# Brano fornito
☆ ☆ ☆

Sotto gli occhi di Thohir, la gara di Shangai era interessante soprattutto perché doveva dare qualche risposta sui nuovi imbarcati da Mancini per la stagione del riscatto. L'impressione è che gli inserimenti siano positivi, ma che sia molto da lavorare e che, soprattutto, ci voglia grande chiarezza tra il tecnico e la società sulle priorità di intervento. Mancini vuole a tutti i costi un laterale sinistro difensivo e ormai non fa nulla per nasconderlo. Aver peso Zukanovic per il vesto imposto dal presidente indonesiano ad altre spese senza prima le cessioni lo deve aver innervosito se è vero che contro il forte Bayern ha buttato in campo il giocane Dimarco, classe 1997, non ancora pronto al confronto con uno scatenato Douglas Costa. Il primo tempo su quella fascia è stato di assoluta sofferenza per i nerazzurri e da lì sono nate le migliori occasioni del Bayern Monaco.

☆ ☆ ☆

[Voci salvate]

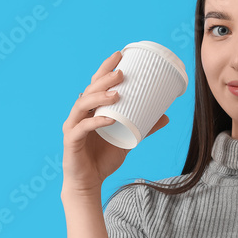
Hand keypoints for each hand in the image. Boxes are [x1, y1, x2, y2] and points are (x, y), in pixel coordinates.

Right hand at [61, 51, 169, 196]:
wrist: (89, 182)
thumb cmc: (104, 158)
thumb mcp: (128, 140)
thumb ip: (144, 128)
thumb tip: (166, 116)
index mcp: (91, 109)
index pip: (96, 83)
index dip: (106, 68)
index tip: (119, 55)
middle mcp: (80, 114)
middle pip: (89, 90)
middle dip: (104, 78)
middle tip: (121, 72)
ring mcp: (73, 126)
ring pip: (82, 105)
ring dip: (99, 97)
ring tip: (117, 93)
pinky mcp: (71, 141)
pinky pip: (82, 128)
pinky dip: (95, 122)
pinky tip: (108, 119)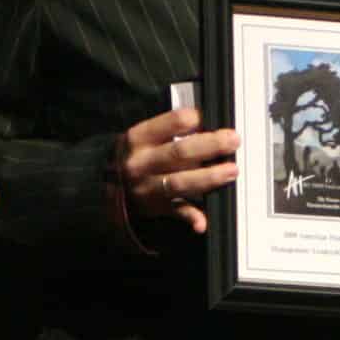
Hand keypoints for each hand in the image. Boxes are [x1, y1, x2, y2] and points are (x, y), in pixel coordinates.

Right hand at [119, 107, 239, 236]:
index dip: (188, 120)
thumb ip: (170, 130)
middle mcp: (142, 163)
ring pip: (180, 182)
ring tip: (231, 171)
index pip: (165, 125)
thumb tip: (205, 124)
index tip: (204, 118)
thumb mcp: (143, 137)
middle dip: (209, 146)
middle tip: (233, 141)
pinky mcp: (156, 207)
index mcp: (139, 139)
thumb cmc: (136, 155)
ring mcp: (148, 187)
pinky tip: (203, 222)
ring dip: (208, 177)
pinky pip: (177, 212)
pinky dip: (192, 217)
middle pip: (179, 153)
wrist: (106, 186)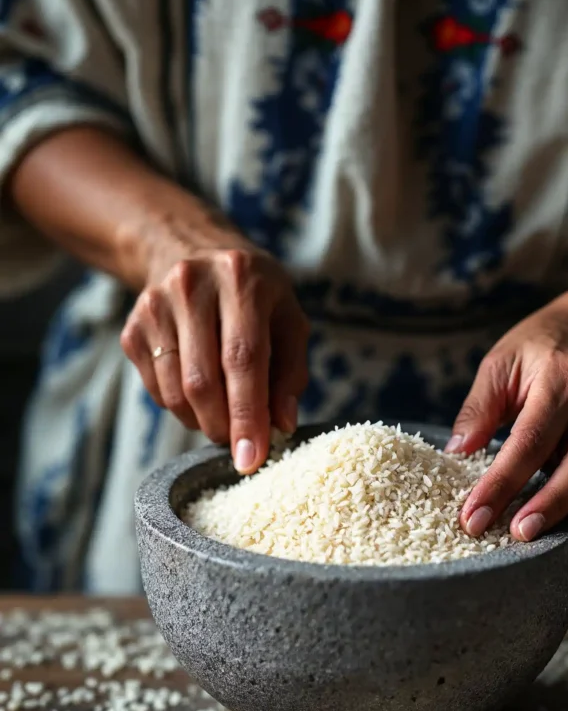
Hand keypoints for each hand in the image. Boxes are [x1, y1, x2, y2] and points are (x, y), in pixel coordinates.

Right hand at [121, 234, 308, 473]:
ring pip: (174, 392)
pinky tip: (198, 394)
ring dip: (201, 422)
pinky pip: (156, 389)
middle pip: (202, 381)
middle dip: (223, 427)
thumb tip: (282, 425)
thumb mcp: (289, 321)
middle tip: (240, 445)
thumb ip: (291, 373)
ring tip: (223, 417)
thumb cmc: (255, 296)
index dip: (247, 414)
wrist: (190, 252)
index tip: (251, 459)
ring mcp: (155, 305)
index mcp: (242, 280)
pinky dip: (181, 408)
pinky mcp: (132, 327)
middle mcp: (192, 286)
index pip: (242, 359)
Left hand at [449, 290, 567, 541]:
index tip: (473, 516)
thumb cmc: (541, 347)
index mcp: (561, 381)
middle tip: (514, 534)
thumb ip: (479, 409)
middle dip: (546, 504)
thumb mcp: (501, 362)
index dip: (501, 482)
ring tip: (544, 540)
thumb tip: (455, 454)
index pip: (529, 440)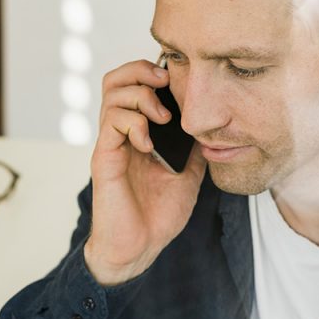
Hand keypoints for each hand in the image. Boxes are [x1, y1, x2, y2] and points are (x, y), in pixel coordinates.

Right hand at [84, 60, 206, 285]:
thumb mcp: (189, 174)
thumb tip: (214, 126)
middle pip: (116, 79)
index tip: (179, 80)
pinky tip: (148, 143)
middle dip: (142, 71)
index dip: (154, 71)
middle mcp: (121, 133)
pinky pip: (111, 123)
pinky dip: (133, 123)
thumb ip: (196, 148)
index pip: (135, 83)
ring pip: (112, 93)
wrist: (140, 247)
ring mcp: (111, 144)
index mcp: (139, 132)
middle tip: (165, 84)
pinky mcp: (104, 158)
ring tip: (161, 118)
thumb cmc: (159, 215)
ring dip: (141, 96)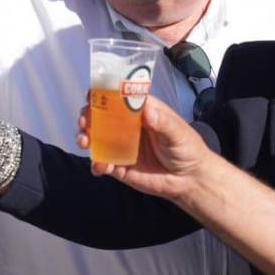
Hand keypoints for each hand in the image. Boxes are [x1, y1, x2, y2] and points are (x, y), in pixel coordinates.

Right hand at [77, 95, 216, 202]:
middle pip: (101, 117)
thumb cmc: (187, 148)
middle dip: (88, 116)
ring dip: (86, 137)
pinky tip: (99, 167)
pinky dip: (96, 164)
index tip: (91, 95)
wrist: (190, 180)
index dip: (102, 94)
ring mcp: (121, 146)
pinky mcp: (119, 167)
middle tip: (85, 121)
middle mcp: (127, 127)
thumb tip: (146, 111)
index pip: (118, 98)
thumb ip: (162, 122)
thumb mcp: (178, 132)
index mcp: (140, 112)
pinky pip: (102, 163)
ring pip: (97, 138)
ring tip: (84, 141)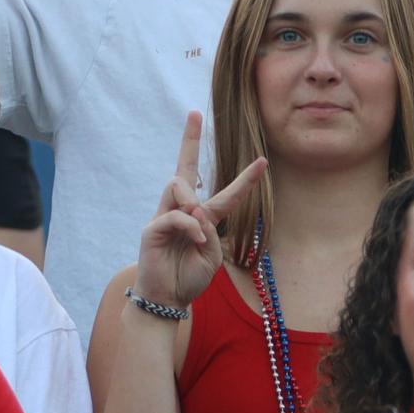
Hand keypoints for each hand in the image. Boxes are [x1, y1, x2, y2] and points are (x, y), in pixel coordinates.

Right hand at [133, 112, 266, 310]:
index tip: (261, 160)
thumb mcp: (212, 254)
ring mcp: (164, 216)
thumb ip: (211, 230)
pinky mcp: (152, 228)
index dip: (243, 178)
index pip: (223, 192)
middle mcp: (181, 210)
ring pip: (179, 185)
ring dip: (194, 205)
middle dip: (188, 140)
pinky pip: (175, 215)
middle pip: (184, 168)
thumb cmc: (190, 277)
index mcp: (201, 217)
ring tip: (199, 234)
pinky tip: (195, 241)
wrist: (168, 299)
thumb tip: (195, 208)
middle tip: (193, 113)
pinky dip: (190, 227)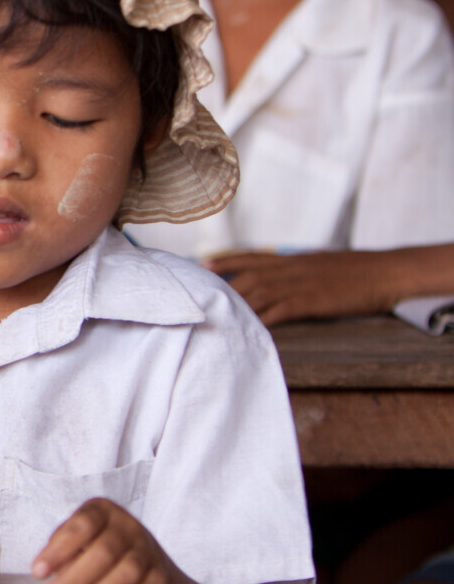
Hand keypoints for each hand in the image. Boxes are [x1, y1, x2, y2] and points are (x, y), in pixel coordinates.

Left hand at [32, 499, 174, 583]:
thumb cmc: (93, 544)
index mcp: (102, 510)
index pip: (81, 526)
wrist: (140, 553)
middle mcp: (128, 525)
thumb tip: (51, 578)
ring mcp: (148, 548)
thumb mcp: (74, 538)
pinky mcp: (160, 573)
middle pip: (103, 552)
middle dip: (72, 579)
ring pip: (127, 572)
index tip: (37, 572)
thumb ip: (61, 552)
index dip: (58, 550)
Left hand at [205, 250, 401, 325]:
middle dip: (221, 286)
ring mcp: (300, 284)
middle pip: (247, 276)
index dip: (226, 260)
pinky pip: (280, 309)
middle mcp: (291, 268)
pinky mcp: (311, 301)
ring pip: (258, 291)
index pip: (252, 256)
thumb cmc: (356, 270)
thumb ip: (298, 268)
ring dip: (235, 303)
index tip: (203, 263)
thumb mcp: (320, 263)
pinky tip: (247, 327)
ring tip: (214, 314)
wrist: (386, 272)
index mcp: (292, 258)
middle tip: (198, 296)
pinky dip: (262, 318)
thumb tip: (282, 274)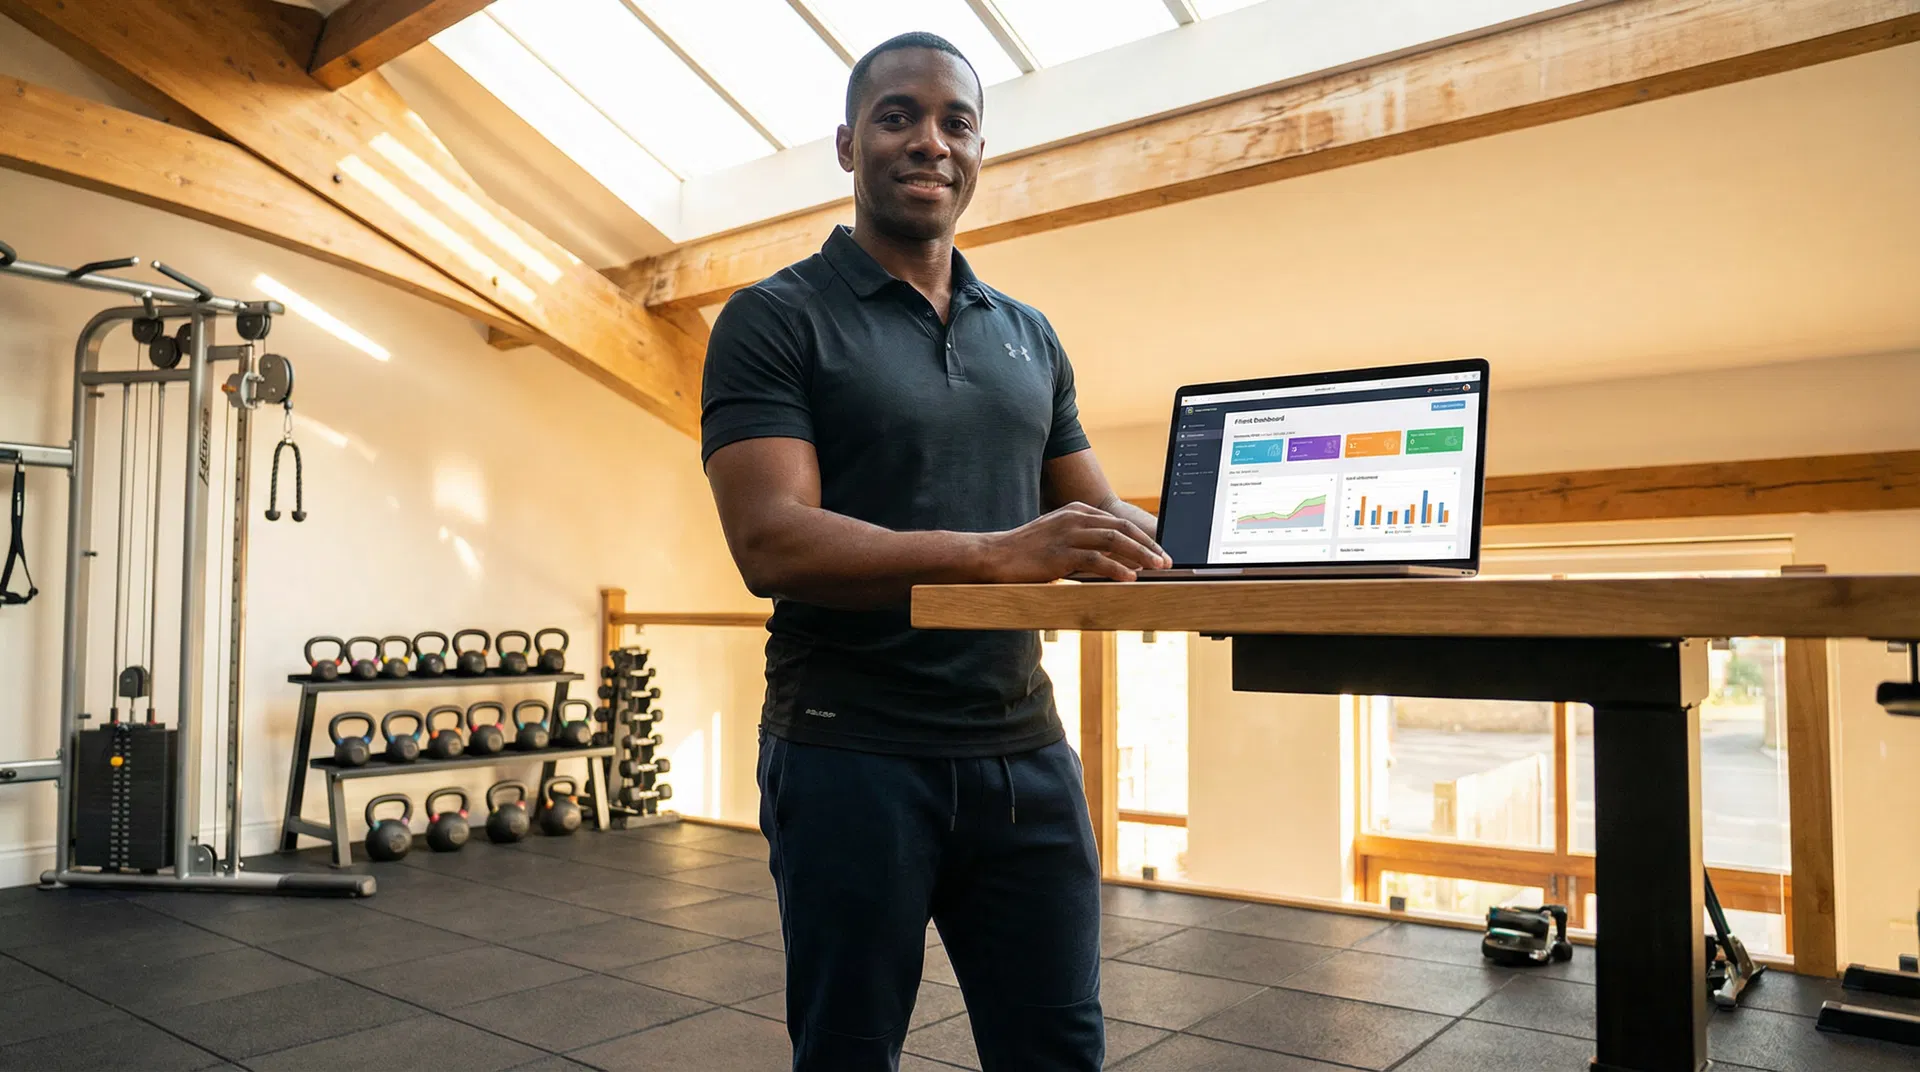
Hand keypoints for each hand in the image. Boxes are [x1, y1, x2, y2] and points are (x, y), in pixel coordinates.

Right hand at [982, 503, 1171, 582]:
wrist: (995, 556)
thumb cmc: (1027, 551)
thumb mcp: (1058, 537)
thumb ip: (1084, 540)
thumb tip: (1116, 557)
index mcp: (1076, 511)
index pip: (1118, 522)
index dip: (1143, 537)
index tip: (1159, 552)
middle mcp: (1074, 518)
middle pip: (1122, 528)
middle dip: (1148, 545)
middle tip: (1167, 560)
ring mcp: (1067, 534)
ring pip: (1114, 540)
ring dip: (1140, 555)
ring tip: (1157, 568)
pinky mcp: (1059, 554)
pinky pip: (1095, 560)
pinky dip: (1116, 568)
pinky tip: (1130, 578)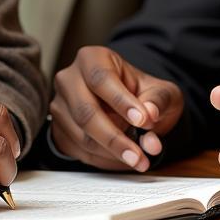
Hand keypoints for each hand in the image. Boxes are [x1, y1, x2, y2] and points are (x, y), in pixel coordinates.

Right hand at [49, 46, 183, 170]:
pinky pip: (79, 152)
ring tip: (138, 159)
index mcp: (92, 58)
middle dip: (115, 138)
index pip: (102, 79)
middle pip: (86, 112)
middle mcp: (69, 79)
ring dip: (112, 154)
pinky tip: (123, 161)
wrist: (128, 106)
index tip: (143, 121)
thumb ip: (158, 101)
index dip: (121, 102)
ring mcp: (60, 106)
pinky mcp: (58, 131)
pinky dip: (104, 161)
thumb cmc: (143, 94)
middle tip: (140, 155)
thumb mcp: (161, 91)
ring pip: (82, 136)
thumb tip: (150, 114)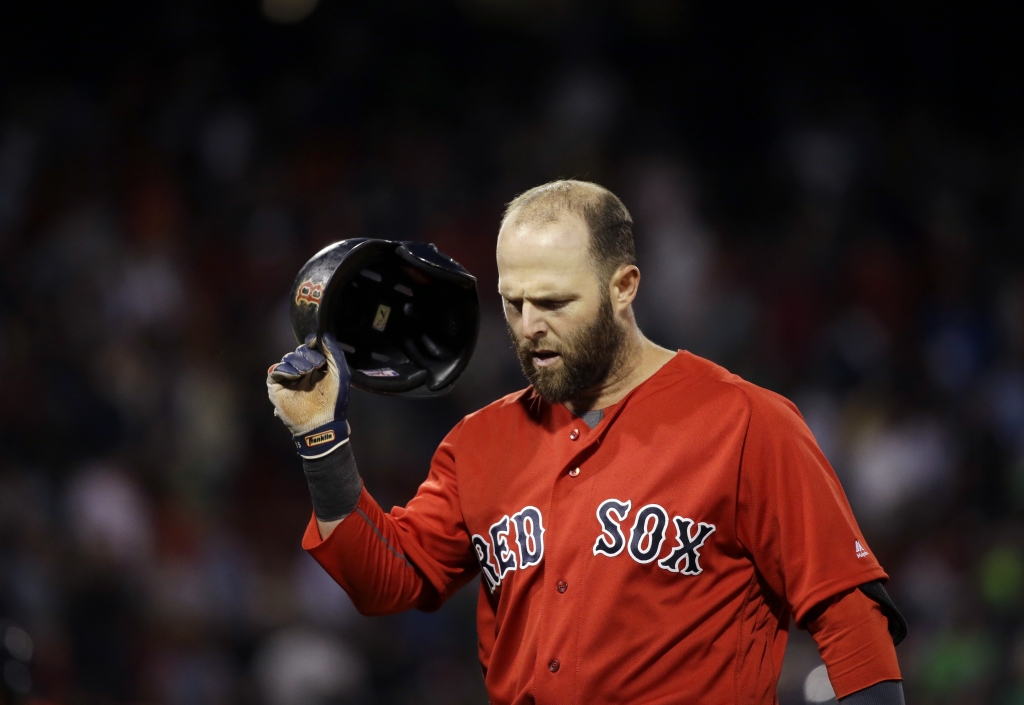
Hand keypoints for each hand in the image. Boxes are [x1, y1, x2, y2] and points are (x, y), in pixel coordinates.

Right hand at [267, 333, 350, 457]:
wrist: (322, 421)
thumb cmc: (334, 399)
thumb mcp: (339, 372)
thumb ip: (334, 352)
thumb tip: (323, 335)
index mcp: (316, 368)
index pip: (310, 348)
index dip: (312, 343)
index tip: (315, 342)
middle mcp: (302, 372)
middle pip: (299, 351)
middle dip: (306, 354)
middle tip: (315, 365)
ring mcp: (289, 379)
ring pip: (287, 359)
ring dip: (297, 362)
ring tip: (306, 372)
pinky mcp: (276, 386)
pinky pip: (275, 370)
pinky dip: (285, 369)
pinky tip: (295, 375)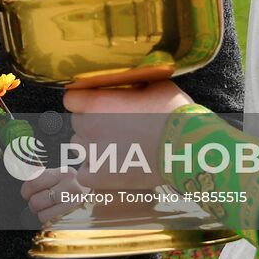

☆ ☆ ☆

# Azione richiesta 1
Nell'articolo sulla gara contro il Bayern, quale giocatore vuole a tutti i costi Mancini?
# Azione richiesta 2
Trascrivi dall'articolo sulla gara contro il Bayern il passo da "Sotto gli occhi" fino a "del Bayern Monaco." incluso.
I dati sono un materiale separato dall'articolo.

# Spazio risposta 1
Un laterale sinistro difensivo.

# Spazio risposta 2
Sotto gli occhi di Thohir, la gara di Shangai era interessante soprattutto perché doveva dare qualche risposta sui nuovi imbarcati da Mancini per la stagione del riscatto. L'impressione è che gli inserimenti siano positivi, ma che sia molto da lavorare e che, soprattutto, ci voglia grande chiarezza tra il tecnico e la società sulle priorità di intervento. Mancini vuole a tutti i costi un laterale sinistro difensivo e ormai non fa nulla per nasconderlo. Aver peso Zukanovic per il vesto imposto dal presidente indonesiano ad altre spese senza prima le cessioni lo deve aver innervosito se è vero che contro il forte Bayern ha buttato in campo il giocane Dimarco, classe 1997, non ancora pronto al confronto con uno scatenato Douglas Costa. Il primo tempo su quella fascia è stato di assoluta sofferenza per i nerazzurri e da lì sono nate le migliori occasioni del Bayern Monaco.